Hay innumerables episodios en los que la dulzura surgía cándidamente de sus ojos. En aras de la brevedad, puedo dar testimonio de un par de ocasiones en las que me resultó difícil contener la emoción.

En septiembre de 2010, el comité organizador de la visita a Gran Bretaña insistió en que el Papa Benedicto celebrara la beatificación del cardenal John Henry Newman en Birmingham. Fui muy firme en resistirme a la petición, ya que el propio Pontífice, al comienzo de su pontificado, había estipulado que las beatificaciones debían ser celebradas en las respectivas diócesis por el ordinario, mientras que las canonizaciones serían celebradas por el Santo Padre en Roma. Cuando presenté mi informe sobre el estado de preparación, el Papa Benedicto, con la mayor delicadeza, me dijo: "Quizá el cardenal Newman merezca una excepción, ¿cree que podríamos concedérsela?". Obviamente, no necesitaba mi permiso para ello, pero su forma de pedirlo fue de lo más tierna.

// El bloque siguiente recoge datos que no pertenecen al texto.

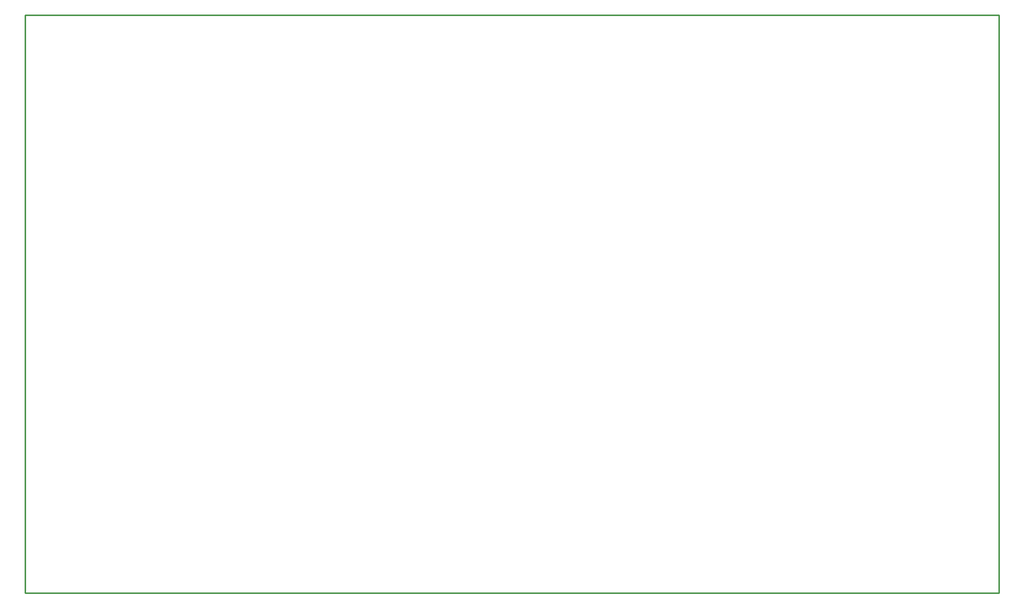
<source format=gbr>
G04 start of page 12 for group -4078 idx -4078 *
G04 Title: (unknown), bottomsilk *
G04 Creator: pcb 20110918 *
G04 CreationDate: Mon May 14 21:02:36 2012 UTC *
G04 For: mldelibero *
G04 Format: Gerber/RS-274X *
G04 PCB-Dimensions: 2000000 2000000 *
G04 PCB-Coordinate-Origin: lower left *
%MOIN*%
%FSLAX25Y25*%
%LNBOTTOMSILK*%
%ADD105C,0.0100*%
G54D105*X74100Y1553000D02*X720700D01*
Y1936800D01*
X74100D02*X720700D01*
X74100D02*Y1553000D01*
M02*

</source>
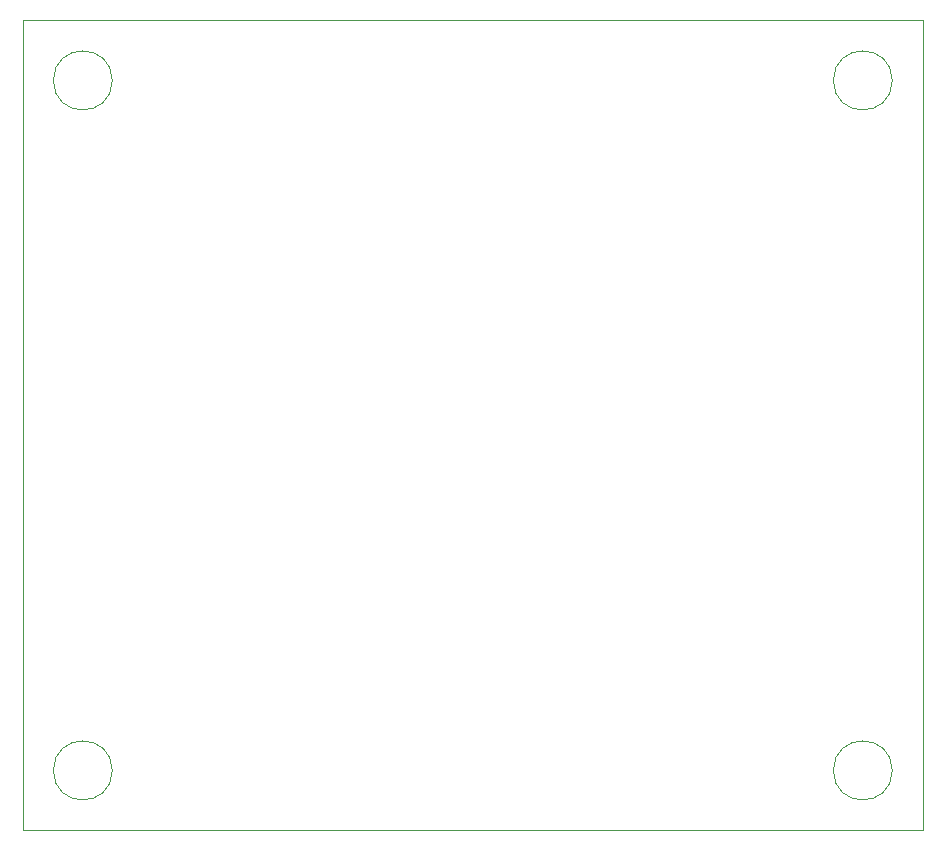
<source format=gbr>
%TF.GenerationSoftware,KiCad,Pcbnew,(5.1.6)-1*%
%TF.CreationDate,2020-08-05T10:29:03-07:00*%
%TF.ProjectId,vu_meter,76755f6d-6574-4657-922e-6b696361645f,rev?*%
%TF.SameCoordinates,Original*%
%TF.FileFunction,Profile,NP*%
%FSLAX46Y46*%
G04 Gerber Fmt 4.6, Leading zero omitted, Abs format (unit mm)*
G04 Created by KiCad (PCBNEW (5.1.6)-1) date 2020-08-05 10:29:03*
%MOMM*%
%LPD*%
G01*
G04 APERTURE LIST*
%TA.AperFunction,Profile*%
%ADD10C,0.050000*%
%TD*%
G04 APERTURE END LIST*
D10*
X88860000Y-91440000D02*
G75*
G03*
X88860000Y-91440000I-2500000J0D01*
G01*
X88860000Y-33020000D02*
G75*
G03*
X88860000Y-33020000I-2500000J0D01*
G01*
X154900000Y-33020000D02*
G75*
G03*
X154900000Y-33020000I-2500000J0D01*
G01*
X81280000Y-96520000D02*
X157480000Y-96520000D01*
X81280000Y-27940000D02*
X81280000Y-33020000D01*
X157480000Y-27940000D02*
X81280000Y-27940000D01*
X157480000Y-33020000D02*
X157480000Y-27940000D01*
X154900000Y-91440000D02*
G75*
G03*
X154900000Y-91440000I-2500000J0D01*
G01*
X81280000Y-96520000D02*
X81280000Y-33020000D01*
X157480000Y-33020000D02*
X157480000Y-96520000D01*
M02*

</source>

En agosto de 2011, durante el encuentro con unos quinientos mil jóvenes en el aeropuerto de Cuatro Vientos de Madrid, con motivo de la XXVI Jornada Mundial de la Juventud, se desató un terrible temporal de viento y lluvia que provocó un largo apagón y graves daños en la estructura del escenario papal con peligro físico para el propio Santo Padre. Se suspendió la iluminación y la difusión sonora en toda la zona. Las autoridades locales de seguridad y prevención estaban muy preocupadas por la situación. Por ello, propusimos al Papa Benedicto que se retirara del escenario para suspender el acto, pero su respuesta, educada pero firme, mientras permanecía sentado en su silla, fue: "Si los jóvenes se quedan aquí, el Papa no puede abandonarlos". A continuación, esperan a que pase la tormenta y reanudan la reunión, dándola por concluida.

Estoy seguro de que el Papa Benedicto se presentó con toda su dulzura en el encuentro con su amado Jesús, pero estoy igualmente seguro de que muchos echarán ahora de menos el refinamiento de su pensamiento y la exquisita dulzura de su corazón.